## Problem description
Search the lines of the records for the word "Historique", and copy every line that has it.

## Supplied data
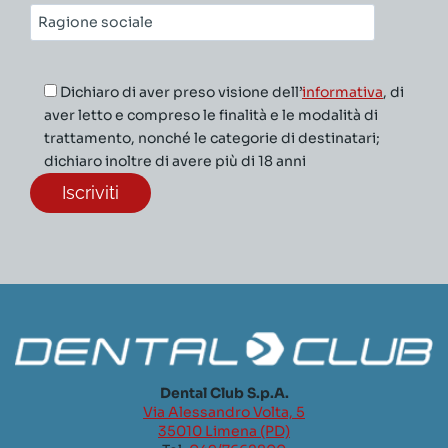
Ragione
sociale*
Dichiaro di aver preso visione dell’
informativa
, di
aver letto e compreso le finalità e le modalità di
trattamento, nonché le categorie di destinatari;
dichiaro inoltre di avere più di 18 anni
Dental Club S.p.A.
Via Alessandro Volta, 5
35010 Limena (PD)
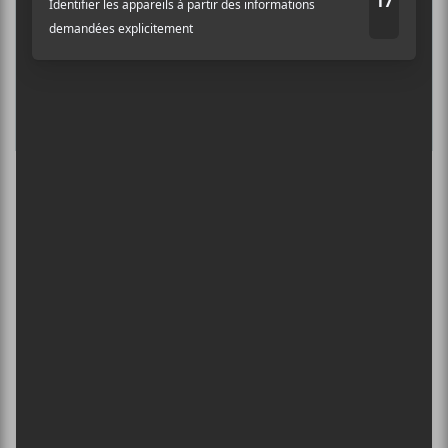
13 août - Cory Hanson | Ben Vallee
L’INTERNATIONAL PÉRIPHÉRIQUES
2026
13 août - L’International Périphérique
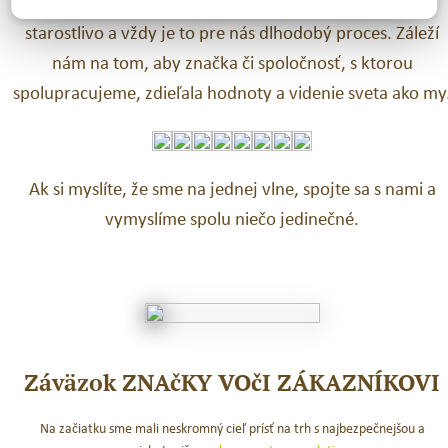
Svojich
obchodných partnerov
si vyberáme naozaj
starostlivo a vždy je to pre nás dlhodobý proces. Záleží
nám na tom, aby značka či spoločnosť, s ktorou
spolupracujeme, zdieľala hodnoty a videnie sveta ako my
Ak si myslíte, že sme na jednej vlne, spojte sa s nami a
vymyslíme spolu niečo jedinečné.
Záväzok ZNAčKY VOčI ZÁKAZNÍKOVI
Na začiatku sme mali neskromný cieľ prísť na trh s najbezpečnejšou a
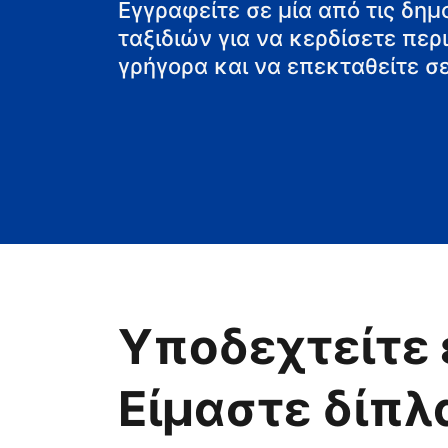
τη βίλα
Εγγραφείτε σε μία από τις δη
ταξιδιών για να κερδίσετε πε
γρήγορα και να επεκταθείτε σε
Υποδεχτείτε 
Είμαστε δίπλ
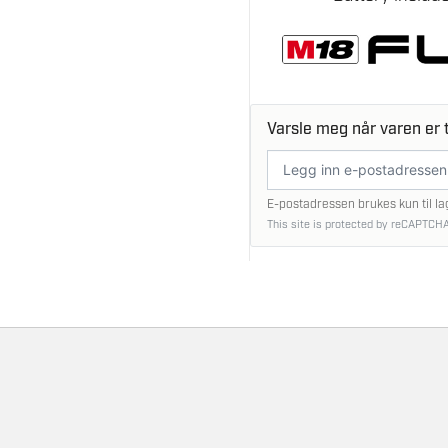
Varsle meg når varen er t
E-
postadresse
E-postadressen brukes kun til la
This site is protected by reCAPTCHA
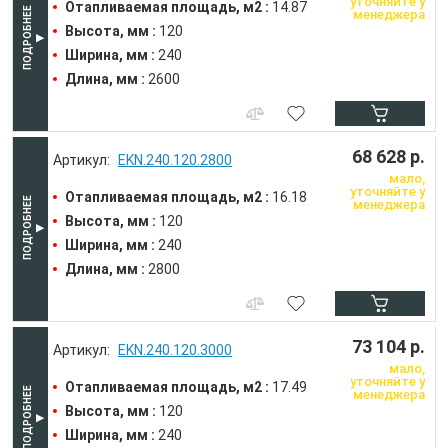
уточняйте у
Отапливаемая площадь, м2 :
14.87
менеджера
Высота, мм :
120
Ширина, мм :
240
Длина, мм :
2600
68 628 р.
EKN.240.120.2800
мало,
уточняйте у
Отапливаемая площадь, м2 :
16.18
менеджера
Высота, мм :
120
Ширина, мм :
240
Длина, мм :
2800
73 104 р.
EKN.240.120.3000
мало,
уточняйте у
Отапливаемая площадь, м2 :
17.49
менеджера
Высота, мм :
120
Ширина, мм :
240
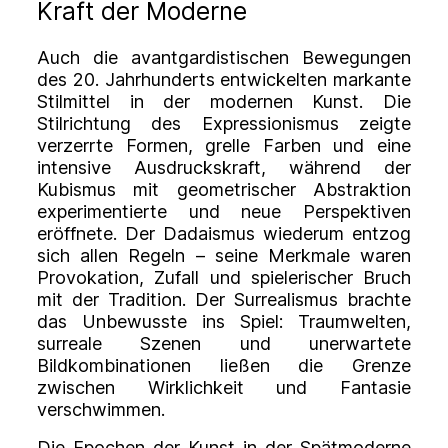
Kraft der Moderne
Auch die avantgardistischen Bewegungen
des 20. Jahrhunderts entwickelten markante
Stilmittel in der modernen Kunst. Die
Stilrichtung des Expressionismus zeigte
verzerrte Formen, grelle Farben und eine
intensive Ausdruckskraft, während der
Kubismus mit geometrischer Abstraktion
experimentierte und neue Perspektiven
eröffnete. Der Dadaismus wiederum entzog
sich allen Regeln – seine Merkmale waren
Provokation, Zufall und spielerischer Bruch
mit der Tradition. Der Surrealismus brachte
das Unbewusste ins Spiel: Traumwelten,
surreale Szenen und unerwartete
Bildkombinationen ließen die Grenze
zwischen Wirklichkeit und Fantasie
verschwimmen.
Die Epochen der Kunst in der Spätmoderne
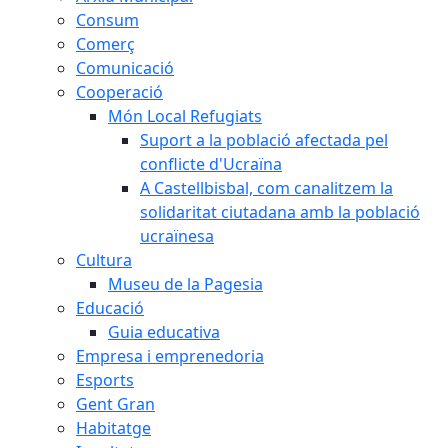
Consum
Comerç
Comunicació
Cooperació
Món Local Refugiats
Suport a la població afectada pel
conflicte d'Ucraïna
A Castellbisbal, com canalitzem la
solidaritat ciutadana amb la població
ucraïnesa
Cultura
Museu de la Pagesia
Educació
Guia educativa
Empresa i emprenedoria
Esports
Gent Gran
Habitatge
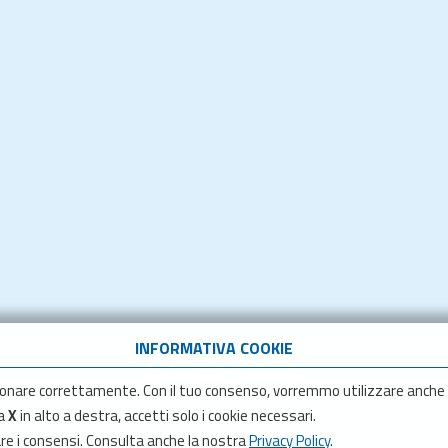
INFORMATIVA COOKIE
onare correttamente. Con il tuo consenso, vorremmo utilizzare anche
la
X
in alto a destra, accetti solo i cookie necessari.
are i consensi. Consulta anche la nostra
Privacy Policy
.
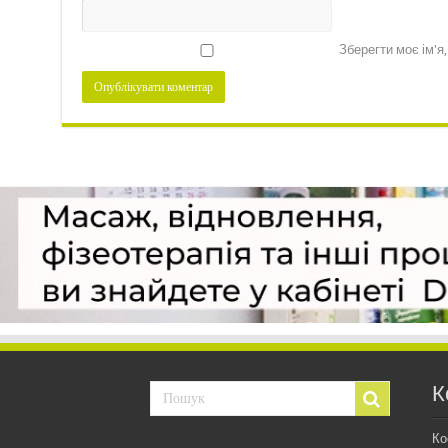
Зберегти моє ім'я
К
Ко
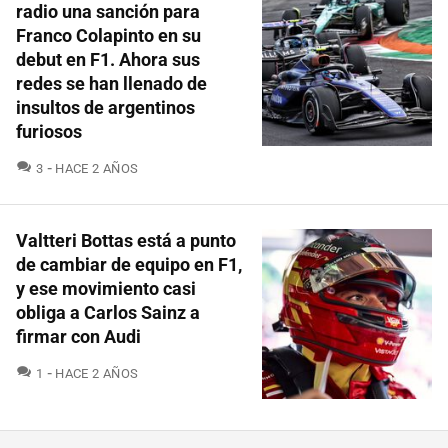
radio una sanción para
Franco Colapinto en su
debut en F1. Ahora sus
redes se han llenado de
insultos de argentinos
furiosos
COMENTARIOS
3
HACE 2 AÑOS
Valtteri Bottas está a punto
de cambiar de equipo en F1,
y ese movimiento casi
obliga a Carlos Sainz a
firmar con Audi
COMENTARIOS
1
HACE 2 AÑOS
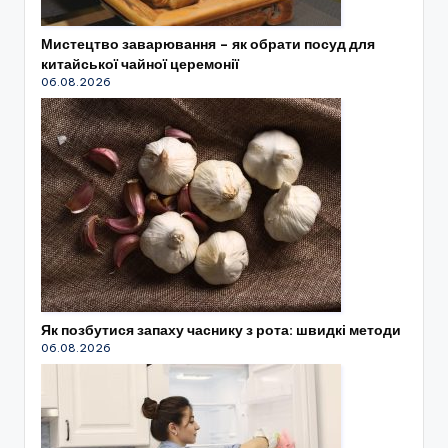
Мистецтво заварювання – як обрати посуд для
китайської чайної церемонії
06.08.2026
Як позбутися запаху часнику з рота: швидкі методи
06.08.2026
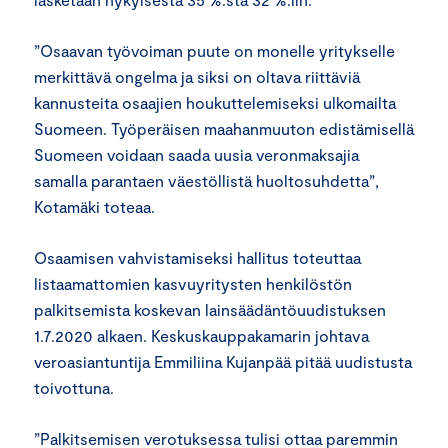
”Osaavan työvoiman puute on monelle yritykselle
merkittävä ongelma ja siksi on oltava riittäviä
kannusteita osaajien houkuttelemiseksi ulkomailta
Suomeen. Työperäisen maahanmuuton edistämisellä
Suomeen voidaan saada uusia veronmaksajia
samalla parantaen väestöllistä huoltosuhdetta”,
Kotamäki toteaa.
Osaamisen vahvistamiseksi hallitus toteuttaa
listaamattomien kasvuyritysten henkilöstön
palkitsemista koskevan lainsäädäntöuudistuksen
1.7.2020 alkaen. Keskuskauppakamarin johtava
veroasiantuntija Emmiliina Kujanpää pitää uudistusta
toivottuna.
”Palkitsemisen verotuksessa tulisi ottaa paremmin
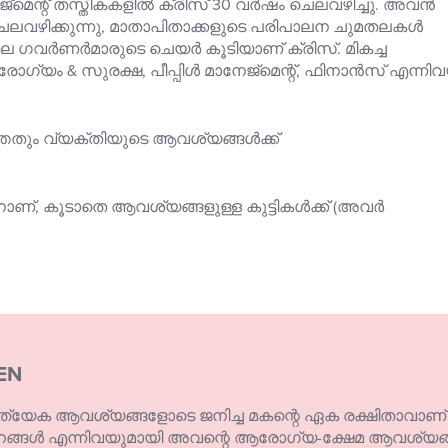
ന്റ് തസ്തികകളിൽ ക്രിസ് 30 വർഷം ചെലവഴിച്ചു. അവൻ
ലവഴിക്കുന്നു, മാതാപിതാക്കളുടെ പരിപാലന ചുമതലകൾ
ൂളിലെ ഗവർണർമാരുടെ ചെയർ കൂടിയാണ് ക്രിസ്. മികച്ച
& സുരക്ഷ, പീപ്പിൾ മാനേജ്മെന്റ്, ഫിനാൻസ് എന്നി
്തതും വ്യക്തിയുടെ ആവശ്യങ്ങൾക്ക്
്, കൂടാതെ ആവശ്യങ്ങളുള്ള കുട്ടികൾക്ക് (അവർ
EN
്രത്യേക ആവശ്യങ്ങളോടെ ജനിച്ച മകന്റെ ഏക രക്ഷിതാവാ
്ങൾ എന്നിവയുമായി അവന്റെ ആരോഗ്യ-ക്ഷേമ ആവശ്യങ്ങൾ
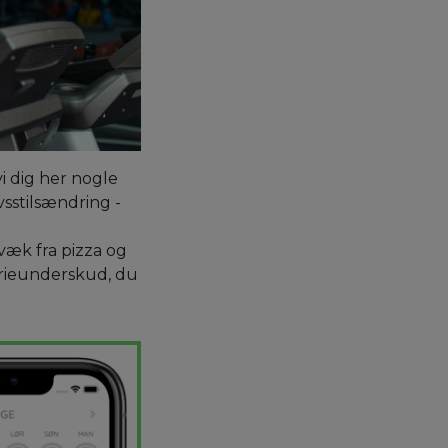
i dig her nogle
sstilsændring -
væk fra pizza og
lorieunderskud, du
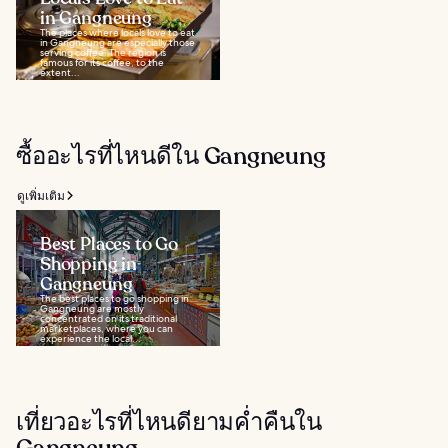
in Gangneung
The places where locals love to eat
in Gangneung are especially those
serving coffee. The region is
famous for its coffee, to the
extent...
ซื้ออะไรที่ไหนดีใน Gangneung
ดูเพิ่มเติม
Best Places to Go
Shopping in
Gangneung
The best places to go shopping in
Gangneung are mostly
concentrated on its traditional
marketplaces, where you can
experience the local...
เที่ยวอะไรที่ไหนดียามค่ำคืนใน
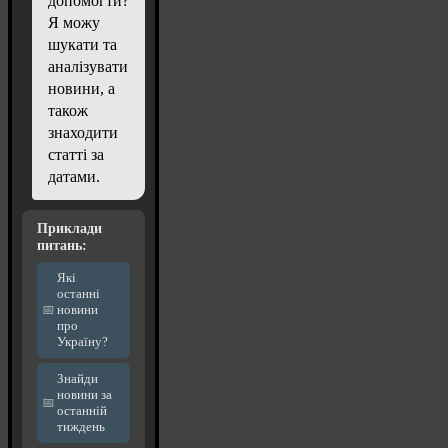
допомогти?
Я можу
шукати та
аналізувати
новини, а
також
знаходити
статті за
датами.
Приклади
питань:
Які
останні
новини
про
Україну?
Знайди
новини за
останній
тиждень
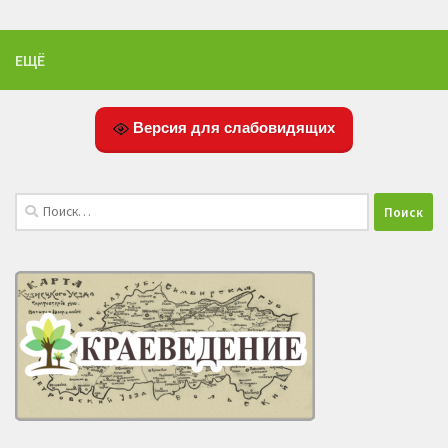
ЕЩЁ
Версия для слабовидящих
Найти:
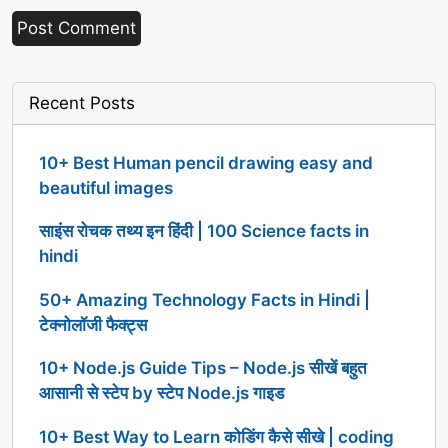
Recent Posts
10+ Best Human pencil drawing easy and
beautiful images
साइंस रोचक तथ्य इन हिंदी | 100 Science facts in
hindi
50+ Amazing Technology Facts in Hindi |
टेक्नोलॉजी फैक्ट्स
10+ Node.js Guide Tips – Node.js सीखें बहुत
आसानी से स्टेप by स्टेप Node.js गाइड
10+ Best Way to Learn कोडिंग कैसे सीखे | coding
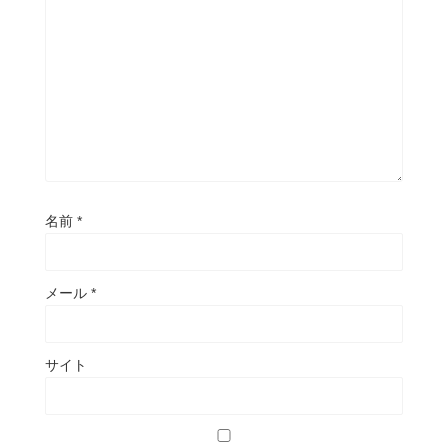
名前
*
メール
*
サイト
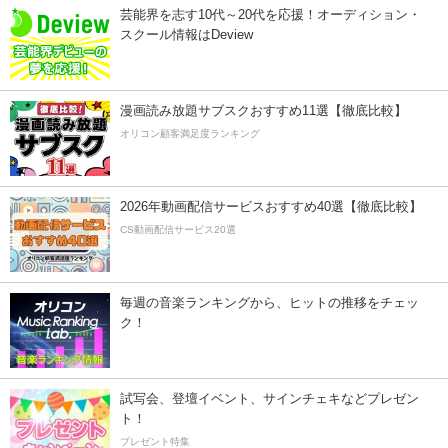
芸能界を志す10代～20代を応援！オーディション・
スクール情報はDeview
漫画読み放題サブスクおすすめ11選【徹底比較】
オリコン顧客満足度ランキング
2026年動画配信サービスおすすめ40選【徹底比較】
CS動画配信サービス20選
毎週の音楽ランキングから、ヒットの推移をチェッ
ク！
試写会、登壇イベント、サインチェキなどプレゼン
ト！
プレゼント特集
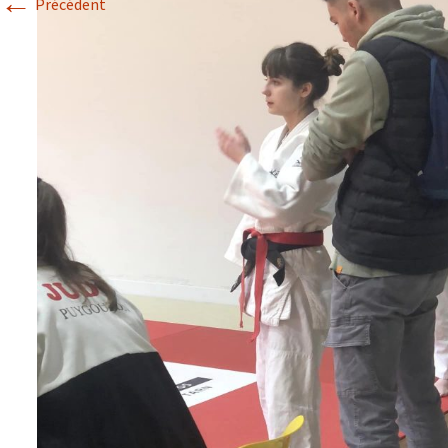
←
Précédent
Historique 2017-2018
Historique 2016-2017
Historique 2015-2016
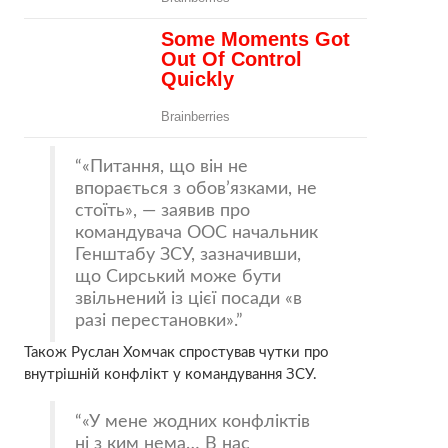
«Питання, що він не
впорається з обов’язками, не
стоїть», — заявив про
командувача ООС начальник
Генштабу ЗСУ, зазначивши,
що Сирський може бути
звільнений із цієї посади «в
разі перестановки».
Також Руслан Хомчак спростував чутки про
внутрішній конфлікт у командування ЗСУ.
«У мене жодних конфліктів
ні з ким нема… В нас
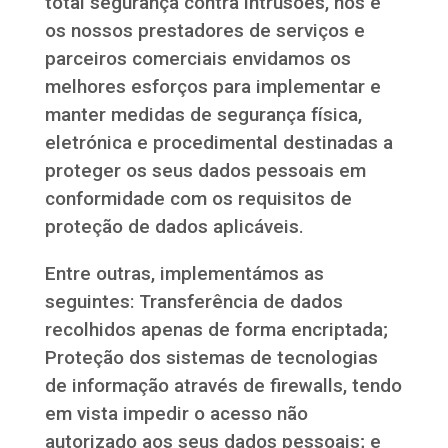
total segurança contra intrusões, nós e
os nossos prestadores de serviços e
parceiros comerciais envidamos os
melhores esforços para implementar e
manter medidas de segurança física,
eletrónica e procedimental destinadas a
proteger os seus dados pessoais em
conformidade com os requisitos de
proteção de dados aplicáveis.
Entre outras, implementámos as
seguintes: Transferência de dados
recolhidos apenas de forma encriptada;
Proteção dos sistemas de tecnologias
de informação através de firewalls, tendo
em vista impedir o acesso não
autorizado aos seus dados pessoais; e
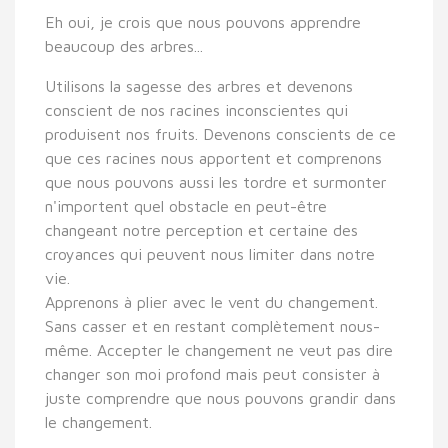
Eh oui, je crois que nous pouvons apprendre
beaucoup des arbres...
Utilisons la sagesse des arbres et devenons
conscient de nos racines inconscientes qui
produisent nos fruits. Devenons conscients de ce
que ces racines nous apportent et comprenons
que nous pouvons aussi les tordre et surmonter
n'importent quel obstacle en peut-être
changeant notre perception et certaine des
croyances qui peuvent nous limiter dans notre
vie.
Apprenons à plier avec le vent du changement.
Sans casser et en restant complètement nous-
même. Accepter le changement ne veut pas dire
changer son moi profond mais peut consister à
juste comprendre que nous pouvons grandir dans
le changement.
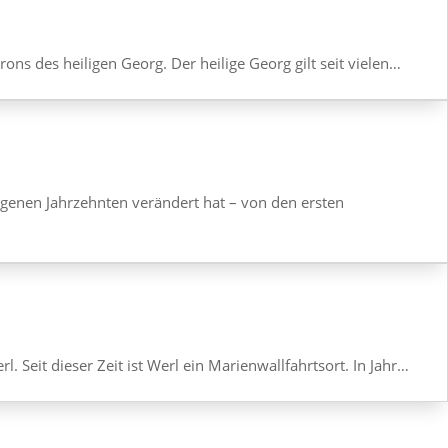
trons des heiligen Georg. Der heilige Georg gilt seit vielen…
genen Jahr­zehnten verän­dert hat – von den ersten
Seit dieser Zeit ist Werl ein Mari­en­wall­fahrtsort. In Jahr…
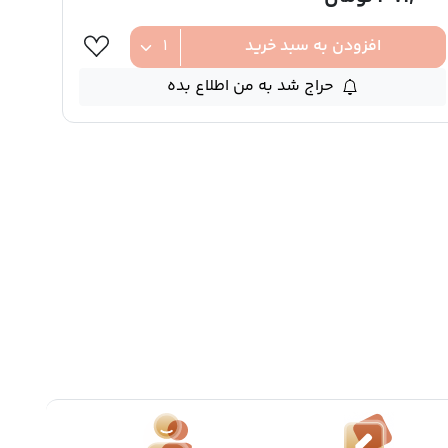
افزودن به سبد خرید
حراج شد به من اطلاع بده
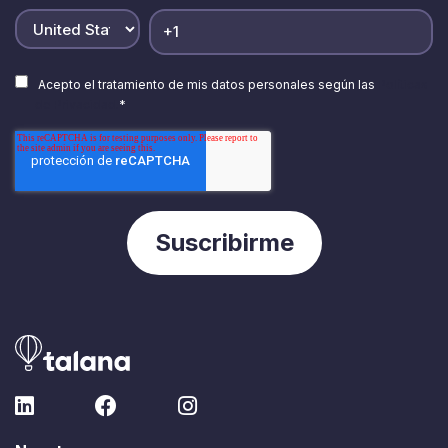
Acepto el tratamiento de mis datos personales según las
Políticas
de Privacidad.
*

## Task result
Historique 2017-2018
Historique 2016-2017
Historique 2015-2016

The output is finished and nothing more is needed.